The function first computes ATR the normalizes it using the z-score. Next, apply the rolling ATR to each ticker in the DataFrame.

Assessing factor performance

Alpha factors should be good at predicting future performance. The way to test this assumption is to find the Spearman rank correlation between the factor and future returns.

1lags = [1, 5, 10, 21, 42, 63]
2for lag in lags:
3    prices[f"return_{lag}d"] = (
4        prices.groupby(level="ticker")
5        .close.pct_change(lag)
6    )

The first step creates 1, 5, 10, 21, 42, and 63 day lagged returns. This is helpful to understand the IC decay of the factor over time.

Now generate the forward returns.

1for t in [1, 5, 10, 21]:
2    prices[f"target_{t}d"] = (
3        prices
4        .groupby(level="ticker")[f"return_{t}d"]
5        .shift(-t)
6    )

The code creates 1, 5, 10, and 21 day forward returns based on each of the lags.

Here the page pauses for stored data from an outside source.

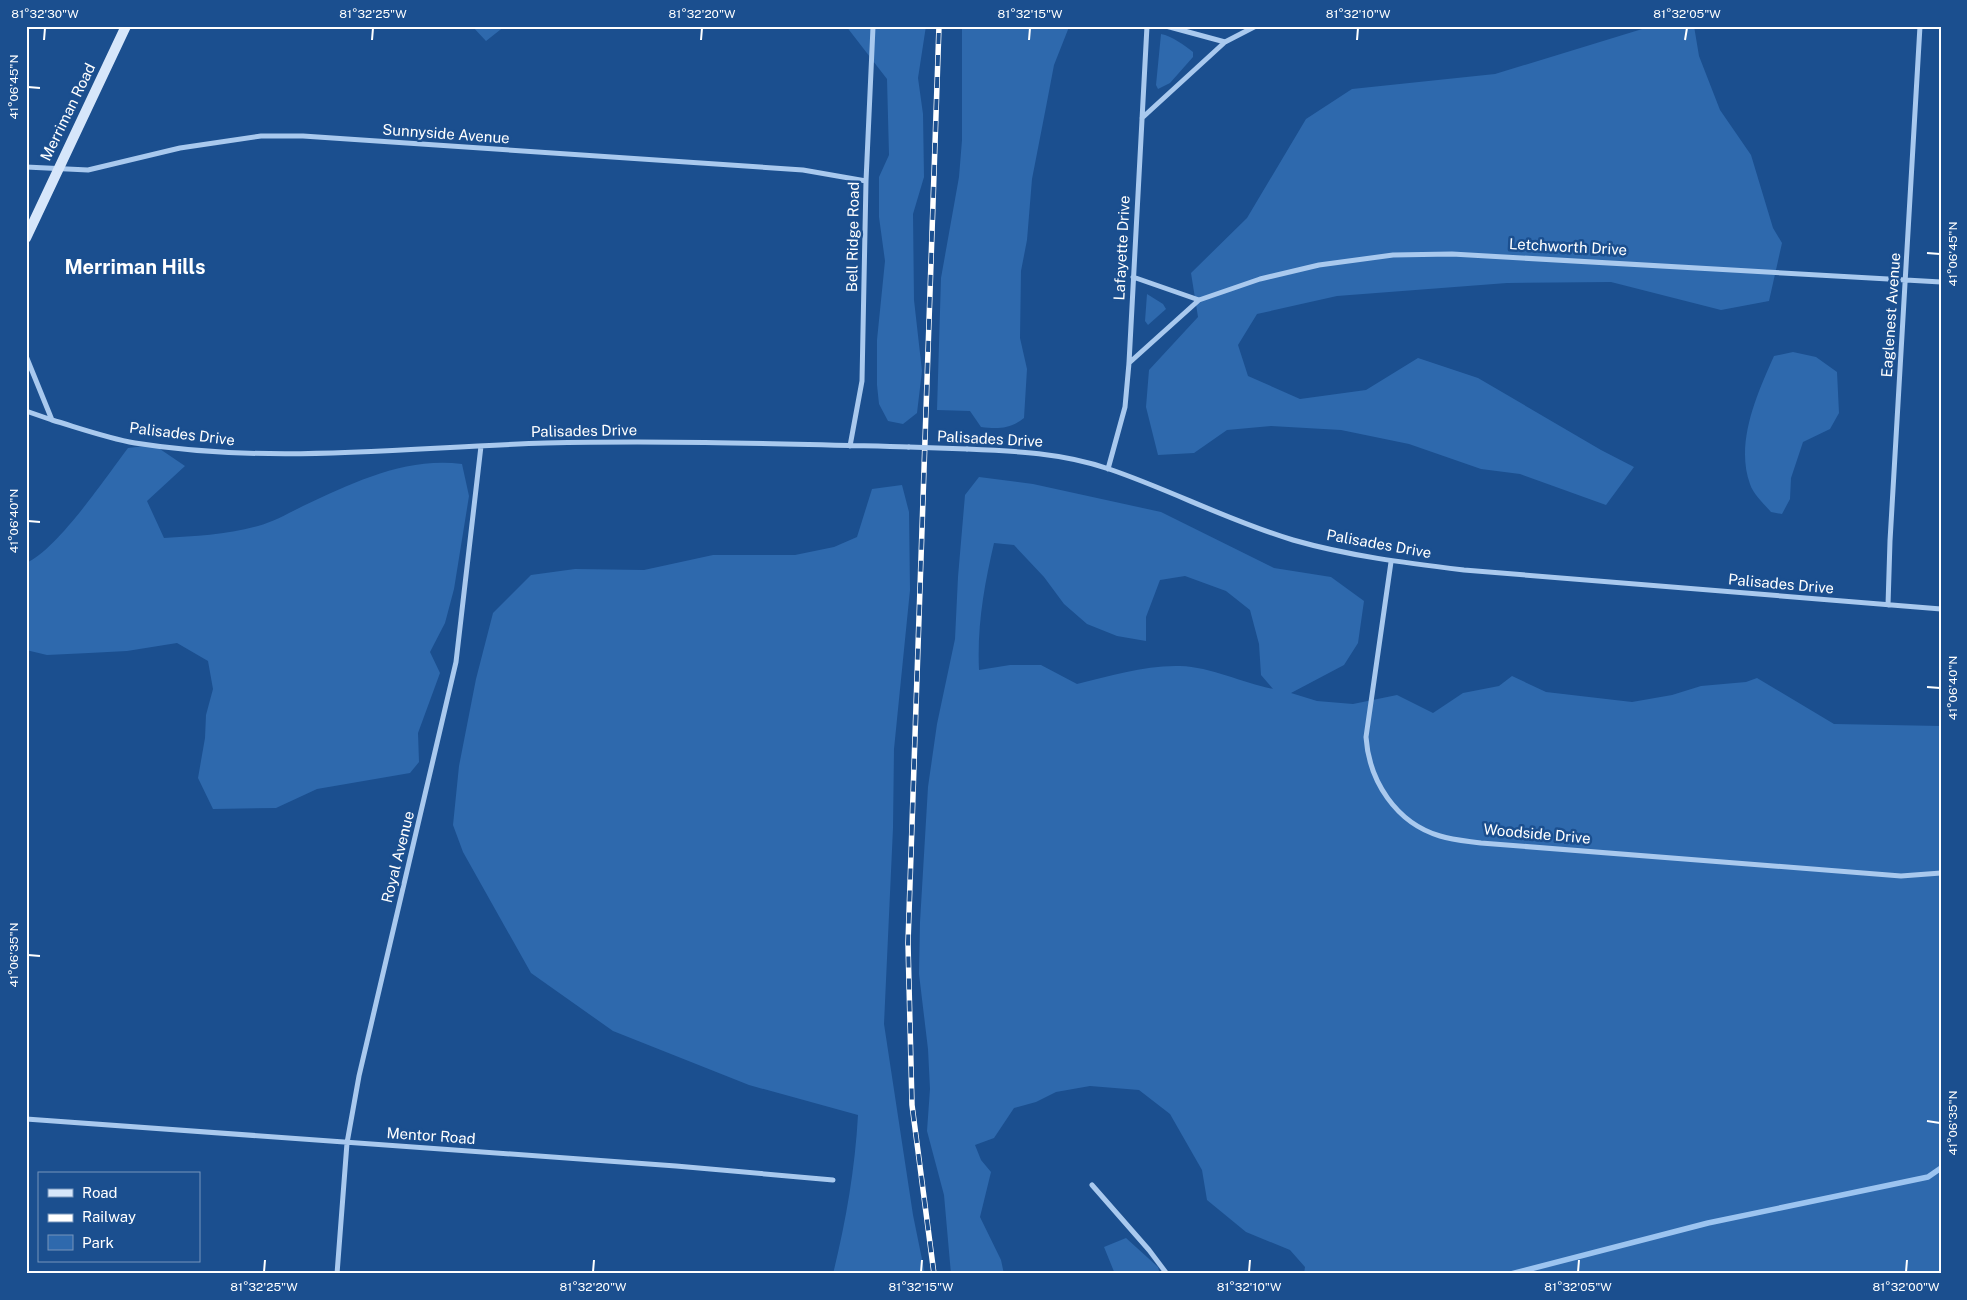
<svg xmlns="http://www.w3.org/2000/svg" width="1967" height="1300" viewBox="0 0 1967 1300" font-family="'Public Sans',sans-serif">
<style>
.green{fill:#2e69ad;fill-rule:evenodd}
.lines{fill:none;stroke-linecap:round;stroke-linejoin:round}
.stream{stroke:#9cc4f0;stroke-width:5.5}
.street{stroke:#a9c9ee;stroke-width:5}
.secondary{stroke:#d6e6fa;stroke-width:10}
.rail-casing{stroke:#fff;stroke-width:5.5}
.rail{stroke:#1b4f8f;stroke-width:4;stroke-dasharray:11;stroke-linecap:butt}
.street-bridge{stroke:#a9c9ee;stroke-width:5}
.ticks{fill:none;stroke:#fff;stroke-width:2}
.labels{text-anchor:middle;stroke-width:5;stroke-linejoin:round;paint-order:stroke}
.street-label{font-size:15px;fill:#fff;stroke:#1b4f8f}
.district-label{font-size:20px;font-weight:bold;fill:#fff;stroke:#1b4f8f}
.neatline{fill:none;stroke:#fff;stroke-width:2}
.ticks-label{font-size:12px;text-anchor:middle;fill:#fff}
</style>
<rect width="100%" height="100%" fill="#1b4f8f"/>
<!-- green -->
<path class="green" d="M472,26H505L486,41Z
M846,26H926L918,78L923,114L924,177L913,214L914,300L922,371L917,413L903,424L888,421L879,404L877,385V340L885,261L879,217V177L889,155L887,79Z
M962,26L1069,27L1054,65L1046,107L1032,179L1027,240L1021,271L1020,338L1027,369L1024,418C1010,429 998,429 981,427L970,411L937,410L941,278L959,177L962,140Z
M1652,26H1694L1699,56L1720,110L1751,155L1773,228L1782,243L1769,301L1721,310L1611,282L1507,283L1337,296L1257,314L1238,345L1248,376L1300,399L1366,390L1418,358L1478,378L1601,450L1634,467L1606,505L1520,474L1481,469L1409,444L1341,430L1271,426L1227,430L1194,453L1158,455L1146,407L1149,370L1198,317L1191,273L1247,218L1306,119L1352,89L1495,74Z
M1161,34C1172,36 1184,45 1193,52V57L1170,83L1158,89L1156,85Z
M1147,294L1163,304L1166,309L1148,325L1145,321Z
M1793,352L1816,357L1837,372L1839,413L1830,429L1803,442L1791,478L1790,499L1782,514L1771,512C1764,504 1753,494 1750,484C1735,443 1757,394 1774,356Z
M154,445L185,466L147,501L164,538C195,536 227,535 258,526C273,522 289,513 303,506C355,482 405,457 462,464L469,496L454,589L445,623L430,652L440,673L418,733L419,762L410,773L317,789L276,808L213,809L198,778L205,738L206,715L213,689L208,661L177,643L127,651L89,653L47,655L26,650V563C57,550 106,477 128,448Z
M979,477L1033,484L1161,512L1274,568L1331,577L1364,601L1358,643L1344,665L1291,693L1317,701L1353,704L1397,695L1433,713L1463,693L1499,686L1512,676L1546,692L1632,702L1672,695L1701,686L1746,682L1757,678L1834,724L1941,726V1274H1304L1305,1267L1290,1250L1246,1232L1207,1200L1202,1170L1170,1114L1139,1090L1090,1086L1056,1092L1036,1102L1014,1108L994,1138L975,1145L981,1160L991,1172L980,1217L1001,1260L1004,1274H951L944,1195L927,1131L930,1089L928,1049L919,974L920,922L928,787L937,724L955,639L958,577L965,495ZM994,543L1014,545L1044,577L1064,604L1087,624L1117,636L1146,641V617L1160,580L1185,576L1226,591L1250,610L1259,644L1261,675L1273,689C1243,683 1211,667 1180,666C1145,665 1110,676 1077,684L1041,665H1010L979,670C977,626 984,586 994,543Z
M902,485L909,512L910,590L894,749L893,828L884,1024L913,1215L925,1274H833C846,1221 855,1169 858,1115L749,1085L613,1031L531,973L463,852L453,825L459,766L476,679L493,613L531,575L575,569L644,570L713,555H795L834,547L857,537L872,489Z
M1126,1238L1158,1267L1160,1274H1115L1104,1247Z"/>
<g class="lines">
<!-- stream -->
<path class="stream" d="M1511,1274L1708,1223L1928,1177L1941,1168"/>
<!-- street -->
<path class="street" d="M1166,26L1225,42L1256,26
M1142,118L1225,42
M26,167L88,170L180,148L261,136H303L803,170L866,181
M1133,277L1199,300L1260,279L1319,265L1393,255L1452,254L1941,282
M26,356L52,420C79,428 107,438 135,443C271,465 410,447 546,443C667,440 788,444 909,447
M1129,363L1199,300
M26,411L52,420
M850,446L862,381L866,181L873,27
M967,449C1015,451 1063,453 1109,469C1171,490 1229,521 1293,540C1349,556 1406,563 1464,570L1941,609
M1108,469L1125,407L1129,363L1147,26
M1391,562L1366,737C1369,781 1396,823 1440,836C1453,840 1467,841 1481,843L1901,876L1941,873
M1888,605L1890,541L1920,26
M26,1119L676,1166L833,1180
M1092,1185L1149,1250L1167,1274
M337,1274L347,1143L359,1076L456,662L481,446"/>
<!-- secondary -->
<path class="secondary" d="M26,238L126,26"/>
<!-- rail casing -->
<g class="rail-casing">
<path id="rail" d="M934,1274L912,1105L908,943L939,26"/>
</g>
<!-- rail -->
<use href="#rail" class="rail"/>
<!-- street-bridge -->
<path class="street-bridge" d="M909,447L967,449"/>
</g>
<!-- ticks -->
<path class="ticks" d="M44,40L45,28M372,40L373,28M701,40L702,28M1029,40L1030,28M1357,40L1358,28M1685,40L1687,28M28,87L40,88M1927,253L1940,254M28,521L40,522M1927,687L1940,688M28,955L40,956M1927,1121L1940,1123M264,1272L265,1260M593,1272L594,1260M921,1272L922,1260M1249,1272L1250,1260M1578,1272L1579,1260M1906,1272L1907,1260"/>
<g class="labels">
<!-- street labels -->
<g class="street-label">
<text transform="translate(68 112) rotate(-64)" y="5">Merriman Road</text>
<text transform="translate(446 134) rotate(4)" y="5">Sunnyside Avenue</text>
<text transform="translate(853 237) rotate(-89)" y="5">Bell Ridge Road</text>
<text transform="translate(1568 247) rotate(3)" y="5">Letchworth Drive</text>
<text transform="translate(1122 248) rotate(-87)" y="5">Lafayette Drive</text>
<text transform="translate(1891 315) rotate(-86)" y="5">Eaglenest Avenue</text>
<text transform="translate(584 431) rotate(-1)" y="5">Palisades Drive</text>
<text transform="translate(182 434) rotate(7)" y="5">Palisades Drive</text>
<text transform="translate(990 439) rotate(3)" y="5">Palisades Drive</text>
<text transform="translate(1379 544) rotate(10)" y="5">Palisades Drive</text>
<text transform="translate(1781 584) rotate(5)" y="5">Palisades Drive</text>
<text transform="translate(1537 834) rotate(5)" y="5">Woodside Drive</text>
<text transform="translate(398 857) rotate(-76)" y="5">Royal Avenue</text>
<text transform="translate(431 1136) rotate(4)" y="5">Mentor Road</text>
</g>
<!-- district labels -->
<g class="district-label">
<text x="135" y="274">Merriman Hills</text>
</g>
</g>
<!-- border -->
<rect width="1967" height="1300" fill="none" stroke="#1b4f8f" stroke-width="55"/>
<!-- legend -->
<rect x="38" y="1172" width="162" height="90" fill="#1b4f8f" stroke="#7695bc"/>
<rect x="48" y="1189" width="25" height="8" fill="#d6e6fa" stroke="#7695bc"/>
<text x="82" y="1198" font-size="15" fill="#ffffff">Road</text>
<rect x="48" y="1214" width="25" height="8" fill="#ffffff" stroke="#7695bc"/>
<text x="82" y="1222" font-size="15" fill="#ffffff">Railway</text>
<rect x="48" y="1235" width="25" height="15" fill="#2e69ad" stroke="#7695bc"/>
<text x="82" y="1248" font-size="15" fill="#ffffff">Park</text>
<rect x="28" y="28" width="1912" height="1244" class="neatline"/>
<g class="ticks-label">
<text x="45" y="18">81°32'30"W</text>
<text x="373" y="18">81°32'25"W</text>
<text x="702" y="18">81°32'20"W</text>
<text x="1030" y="18">81°32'15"W</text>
<text x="1358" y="18">81°32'10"W</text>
<text x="1687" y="18">81°32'05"W</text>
<text transform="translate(14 87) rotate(-90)" y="4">41°06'45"N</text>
<text transform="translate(1953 254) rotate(-90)" y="4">41°06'45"N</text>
<text transform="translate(14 521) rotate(-90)" y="4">41°06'40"N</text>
<text transform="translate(1953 688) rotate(-90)" y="4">41°06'40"N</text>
<text transform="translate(14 955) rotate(-90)" y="4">41°06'35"N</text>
<text transform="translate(1953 1123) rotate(-90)" y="4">41°06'35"N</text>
<text x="264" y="1291">81°32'25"W</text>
<text x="593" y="1291">81°32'20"W</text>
<text x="921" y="1291">81°32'15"W</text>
<text x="1249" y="1291">81°32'10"W</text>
<text x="1578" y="1291">81°32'05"W</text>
<text x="1906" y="1291">81°32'00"W</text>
</g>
</svg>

Now, generate the results.

1target = "target_1d"
2metric = "atr"
3j = sns.jointplot(x=metric, y=target, data=prices)
4plt.tight_layout()
5
6df = prices[[metric, target]].dropna()
7r, p = spearmanr(df[metric], df[target])
8print(f"{r:,.2%} ({p:.2%})")
How to engineer investment alpha factors. Investment alpha factor engineering transforms data into predictive signals that capture market risks.

The scatter plot represents the forward return against the ATR z-score. You can see that most of the returns cluster near zero despite positive skew in the distribution of ATR metrics.

The code also prints out the Spearman rank correlation and p-score. The correlation is negative which makes sense: the higher the volatility, the lower the returns.

Next steps

This issue walks through the basic steps of feature engineering. An actionable next step is to replace ATR with a different factor. You can use another technical indicator in TA-Lib, incorporate fundamental data like PE or EPS, or even download the Fama-French factors using pandas-datareader.

Man with glasses and a wristwatch, wearing a white shirt, looking thoughtfully at a laptop with a data screen in the background.